Compared to that failure, Netanyahu’s gradual, realistic, mostly behind-the-scenes work in developing Arab-Israeli ties is a shining success. If, despite all that, he lacks the image of a peacemaker, the reasons are not hard to find.
On the Israeli left — a shrinking contingent still heavily overrepresented in Israeli media and academia — a demonization of Netanyahu that began in the 1990s prevails. Incapable of rational assessment and essentially uninterested in it, the Israeli chattering classes cast him as a dark, retrograde force no matter what he actually does.
And that view holds sway in the worldwide mainstream media as well. For them, it’s enough to know that Netanyahu is on the right-hand side of the Israeli political map to portray him as a “hard-liner” with no positive contribution to make.

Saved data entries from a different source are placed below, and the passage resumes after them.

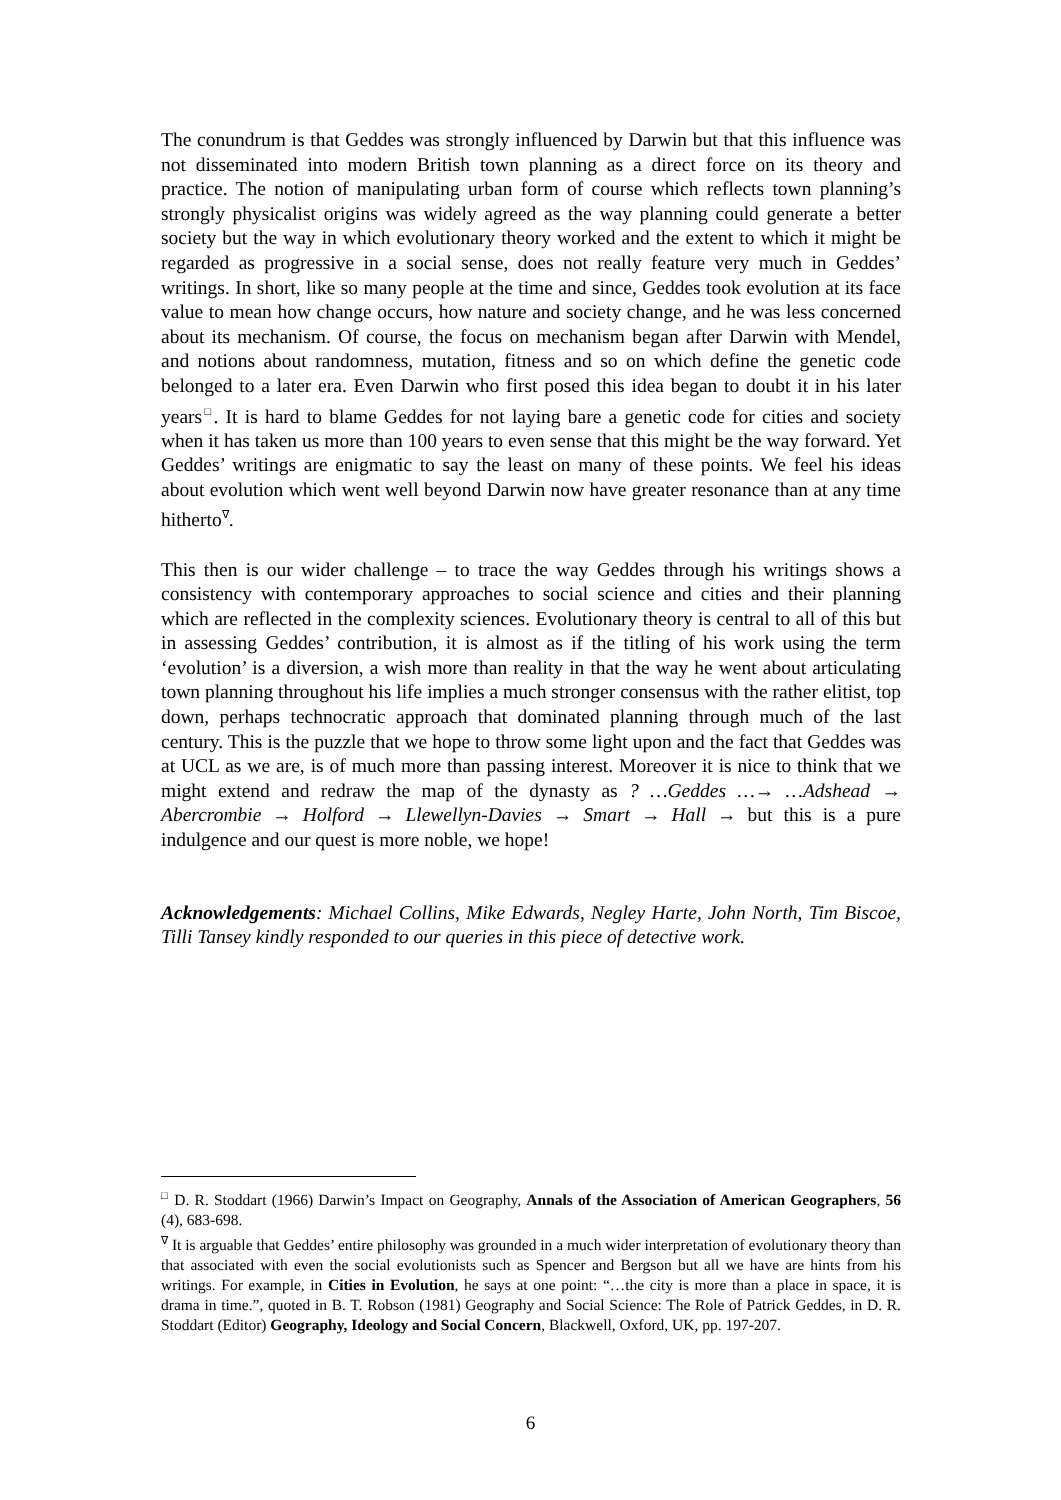The conundrum is that Geddes was strongly influenced by Darwin but that this influence was not disseminated into modern British town planning as a direct force on its theory and practice. The notion of manipulating urban form of course which reflects town planning’s strongly physicalist origins was widely agreed as the way planning could generate a better society but the way in which evolutionary theory worked and the extent to which it might be regarded as progressive in a social sense, does not really feature very much in Geddes’ writings. In short, like so many people at the time and since, Geddes took evolution at its face value to mean how change occurs, how nature and society change, and he was less concerned about its mechanism. Of course, the focus on mechanism began after Darwin with Mendel, and notions about randomness, mutation, fitness and so on which define the genetic code belonged to a later era. Even Darwin who first posed this idea began to doubt it in his later years<sup>□</sup>. It is hard to blame Geddes for not laying bare a genetic code for cities and society when it has taken us more than 100 years to even sense that this might be the way forward. Yet Geddes’ writings are enigmatic to say the least on many of these points. We feel his ideas about evolution which went well beyond Darwin now have greater resonance than at any time hitherto<sup>∇</sup>.
This then is our wider challenge – to trace the way Geddes through his writings shows a consistency with contemporary approaches to social science and cities and their planning which are reflected in the complexity sciences. Evolutionary theory is central to all of this but in assessing Geddes’ contribution, it is almost as if the titling of his work using the term ‘evolution’ is a diversion, a wish more than reality in that the way he went about articulating town planning throughout his life implies a much stronger consensus with the rather elitist, top down, perhaps technocratic approach that dominated planning through much of the last century. This is the puzzle that we hope to throw some light upon and the fact that Geddes was at UCL as we are, is of much more than passing interest. Moreover it is nice to think that we might extend and redraw the map of the dynasty as ? …Geddes …→ …Adshead → Abercrombie → Holford → Llewellyn-Davies → Smart → Hall → but this is a pure indulgence and our quest is more noble, we hope!
Acknowledgements: Michael Collins, Mike Edwards, Negley Harte, John North, Tim Biscoe, Tilli Tansey kindly responded to our queries in this piece of detective work.
<sup>□</sup> D. R. Stoddart (1966) Darwin’s Impact on Geography, Annals of the Association of American Geographers, 56 (4), 683-698.
<sup>∇</sup> It is arguable that Geddes’ entire philosophy was grounded in a much wider interpretation of evolutionary theory than that associated with even the social evolutionists such as Spencer and Bergson but all we have are hints from his writings. For example, in Cities in Evolution, he says at one point: “…the city is more than a place in space, it is drama in time.”, quoted in B. T. Robson (1981) Geography and Social Science: The Role of Patrick Geddes, in D. R. Stoddart (Editor) Geography, Ideology and Social Concern, Blackwell, Oxford, UK, pp. 197-207.
6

It’s not, of course, that Netanyahu has created Shangri-La in the Middle East — nor tried to or thought it was possible. Hatred of Israel and Jews is still dominant — though less and less monolithic — in Arab countries, including those whose governments are closest to Israel. Netanyahu, though, has wisely based his peace efforts on pragmatism and common interests without aiming too high — unlike the Israeli left in the Oslo era, which believed it was achieving a utopian peace with arch-terrorist Yasser Arafat and his PLO.